◆ **Your objective**: Gather each line of the records where "KiCad" appears.

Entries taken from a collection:
# # #

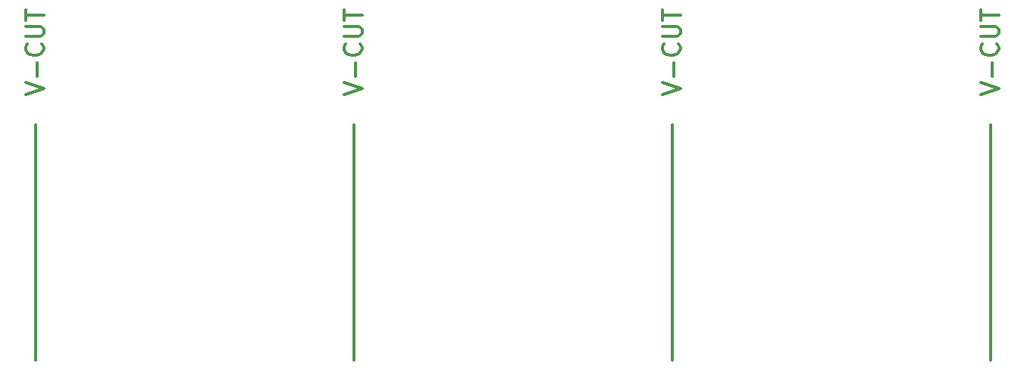
<source format=gbr>
%TF.GenerationSoftware,KiCad,Pcbnew,8.0.2*%
%TF.CreationDate,2025-03-04T10:53:31+01:00*%
%TF.ProjectId,USB-C_PD_Module_PANELIZED,5553422d-435f-4504-945f-4d6f64756c65,rev?*%
%TF.SameCoordinates,Original*%
%TF.FileFunction,Other,Comment*%
%FSLAX46Y46*%
G04 Gerber Fmt 4.6, Leading zero omitted, Abs format (unit mm)*
G04 Created by KiCad (PCBNEW 8.0.2) date 2025-03-04 10:53:31*
%MOMM*%
%LPD*%
G01*
G04 APERTURE LIST*
%ADD10C,0.300000*%
G04 APERTURE END LIST*
D10*
X166280000Y-17000000D02*
X166280000Y-43320000D01*
X201840000Y-17000000D02*
X201840000Y-43320000D01*
X95160000Y-17000000D02*
X95160000Y-43320000D01*
X130720000Y-17000000D02*
X130720000Y-43320000D01*
X129629638Y-13612155D02*
X131629638Y-12945489D01*
X131629638Y-12945489D02*
X129629638Y-12278822D01*
X130867733Y-11612155D02*
X130867733Y-10088346D01*
X131439161Y-7993108D02*
X131534400Y-8088346D01*
X131534400Y-8088346D02*
X131629638Y-8374060D01*
X131629638Y-8374060D02*
X131629638Y-8564536D01*
X131629638Y-8564536D02*
X131534400Y-8850251D01*
X131534400Y-8850251D02*
X131343923Y-9040727D01*
X131343923Y-9040727D02*
X131153447Y-9135965D01*
X131153447Y-9135965D02*
X130772495Y-9231203D01*
X130772495Y-9231203D02*
X130486780Y-9231203D01*
X130486780Y-9231203D02*
X130105828Y-9135965D01*
X130105828Y-9135965D02*
X129915352Y-9040727D01*
X129915352Y-9040727D02*
X129724876Y-8850251D01*
X129724876Y-8850251D02*
X129629638Y-8564536D01*
X129629638Y-8564536D02*
X129629638Y-8374060D01*
X129629638Y-8374060D02*
X129724876Y-8088346D01*
X129724876Y-8088346D02*
X129820114Y-7993108D01*
X129629638Y-7135965D02*
X131248685Y-7135965D01*
X131248685Y-7135965D02*
X131439161Y-7040727D01*
X131439161Y-7040727D02*
X131534400Y-6945489D01*
X131534400Y-6945489D02*
X131629638Y-6755013D01*
X131629638Y-6755013D02*
X131629638Y-6374060D01*
X131629638Y-6374060D02*
X131534400Y-6183584D01*
X131534400Y-6183584D02*
X131439161Y-6088346D01*
X131439161Y-6088346D02*
X131248685Y-5993108D01*
X131248685Y-5993108D02*
X129629638Y-5993108D01*
X129629638Y-5326441D02*
X129629638Y-4183584D01*
X131629638Y-4755013D02*
X129629638Y-4755013D01*
X165189638Y-13612155D02*
X167189638Y-12945489D01*
X167189638Y-12945489D02*
X165189638Y-12278822D01*
X166427733Y-11612155D02*
X166427733Y-10088346D01*
X166999161Y-7993108D02*
X167094400Y-8088346D01*
X167094400Y-8088346D02*
X167189638Y-8374060D01*
X167189638Y-8374060D02*
X167189638Y-8564536D01*
X167189638Y-8564536D02*
X167094400Y-8850251D01*
X167094400Y-8850251D02*
X166903923Y-9040727D01*
X166903923Y-9040727D02*
X166713447Y-9135965D01*
X166713447Y-9135965D02*
X166332495Y-9231203D01*
X166332495Y-9231203D02*
X166046780Y-9231203D01*
X166046780Y-9231203D02*
X165665828Y-9135965D01*
X165665828Y-9135965D02*
X165475352Y-9040727D01*
X165475352Y-9040727D02*
X165284876Y-8850251D01*
X165284876Y-8850251D02*
X165189638Y-8564536D01*
X165189638Y-8564536D02*
X165189638Y-8374060D01*
X165189638Y-8374060D02*
X165284876Y-8088346D01*
X165284876Y-8088346D02*
X165380114Y-7993108D01*
X165189638Y-7135965D02*
X166808685Y-7135965D01*
X166808685Y-7135965D02*
X166999161Y-7040727D01*
X166999161Y-7040727D02*
X167094400Y-6945489D01*
X167094400Y-6945489D02*
X167189638Y-6755013D01*
X167189638Y-6755013D02*
X167189638Y-6374060D01*
X167189638Y-6374060D02*
X167094400Y-6183584D01*
X167094400Y-6183584D02*
X166999161Y-6088346D01*
X166999161Y-6088346D02*
X166808685Y-5993108D01*
X166808685Y-5993108D02*
X165189638Y-5993108D01*
X165189638Y-5326441D02*
X165189638Y-4183584D01*
X167189638Y-4755013D02*
X165189638Y-4755013D01*
X94069638Y-13612155D02*
X96069638Y-12945489D01*
X96069638Y-12945489D02*
X94069638Y-12278822D01*
X95307733Y-11612155D02*
X95307733Y-10088346D01*
X95879161Y-7993108D02*
X95974400Y-8088346D01*
X95974400Y-8088346D02*
X96069638Y-8374060D01*
X96069638Y-8374060D02*
X96069638Y-8564536D01*
X96069638Y-8564536D02*
X95974400Y-8850251D01*
X95974400Y-8850251D02*
X95783923Y-9040727D01*
X95783923Y-9040727D02*
X95593447Y-9135965D01*
X95593447Y-9135965D02*
X95212495Y-9231203D01*
X95212495Y-9231203D02*
X94926780Y-9231203D01*
X94926780Y-9231203D02*
X94545828Y-9135965D01*
X94545828Y-9135965D02*
X94355352Y-9040727D01*
X94355352Y-9040727D02*
X94164876Y-8850251D01*
X94164876Y-8850251D02*
X94069638Y-8564536D01*
X94069638Y-8564536D02*
X94069638Y-8374060D01*
X94069638Y-8374060D02*
X94164876Y-8088346D01*
X94164876Y-8088346D02*
X94260114Y-7993108D01*
X94069638Y-7135965D02*
X95688685Y-7135965D01*
X95688685Y-7135965D02*
X95879161Y-7040727D01*
X95879161Y-7040727D02*
X95974400Y-6945489D01*
X95974400Y-6945489D02*
X96069638Y-6755013D01*
X96069638Y-6755013D02*
X96069638Y-6374060D01*
X96069638Y-6374060D02*
X95974400Y-6183584D01*
X95974400Y-6183584D02*
X95879161Y-6088346D01*
X95879161Y-6088346D02*
X95688685Y-5993108D01*
X95688685Y-5993108D02*
X94069638Y-5993108D01*
X94069638Y-5326441D02*
X94069638Y-4183584D01*
X96069638Y-4755013D02*
X94069638Y-4755013D01*
X200749638Y-13612155D02*
X202749638Y-12945489D01*
X202749638Y-12945489D02*
X200749638Y-12278822D01*
X201987733Y-11612155D02*
X201987733Y-10088346D01*
X202559161Y-7993108D02*
X202654400Y-8088346D01*
X202654400Y-8088346D02*
X202749638Y-8374060D01*
X202749638Y-8374060D02*
X202749638Y-8564536D01*
X202749638Y-8564536D02*
X202654400Y-8850251D01*
X202654400Y-8850251D02*
X202463923Y-9040727D01*
X202463923Y-9040727D02*
X202273447Y-9135965D01*
X202273447Y-9135965D02*
X201892495Y-9231203D01*
X201892495Y-9231203D02*
X201606780Y-9231203D01*
X201606780Y-9231203D02*
X201225828Y-9135965D01*
X201225828Y-9135965D02*
X201035352Y-9040727D01*
X201035352Y-9040727D02*
X200844876Y-8850251D01*
X200844876Y-8850251D02*
X200749638Y-8564536D01*
X200749638Y-8564536D02*
X200749638Y-8374060D01*
X200749638Y-8374060D02*
X200844876Y-8088346D01*
X200844876Y-8088346D02*
X200940114Y-7993108D01*
X200749638Y-7135965D02*
X202368685Y-7135965D01*
X202368685Y-7135965D02*
X202559161Y-7040727D01*
X202559161Y-7040727D02*
X202654400Y-6945489D01*
X202654400Y-6945489D02*
X202749638Y-6755013D01*
X202749638Y-6755013D02*
X202749638Y-6374060D01*
X202749638Y-6374060D02*
X202654400Y-6183584D01*
X202654400Y-6183584D02*
X202559161Y-6088346D01*
X202559161Y-6088346D02*
X202368685Y-5993108D01*
X202368685Y-5993108D02*
X200749638Y-5993108D01*
X200749638Y-5326441D02*
X200749638Y-4183584D01*
X202749638Y-4755013D02*
X200749638Y-4755013D01*
M02*

</source>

# # #

◆ **Task answer**:
%TF.GenerationSoftware,KiCad,Pcbnew,8.0.2*%
G04 Created by KiCad (PCBNEW 8.0.2) date 2025-03-04 10:53:31*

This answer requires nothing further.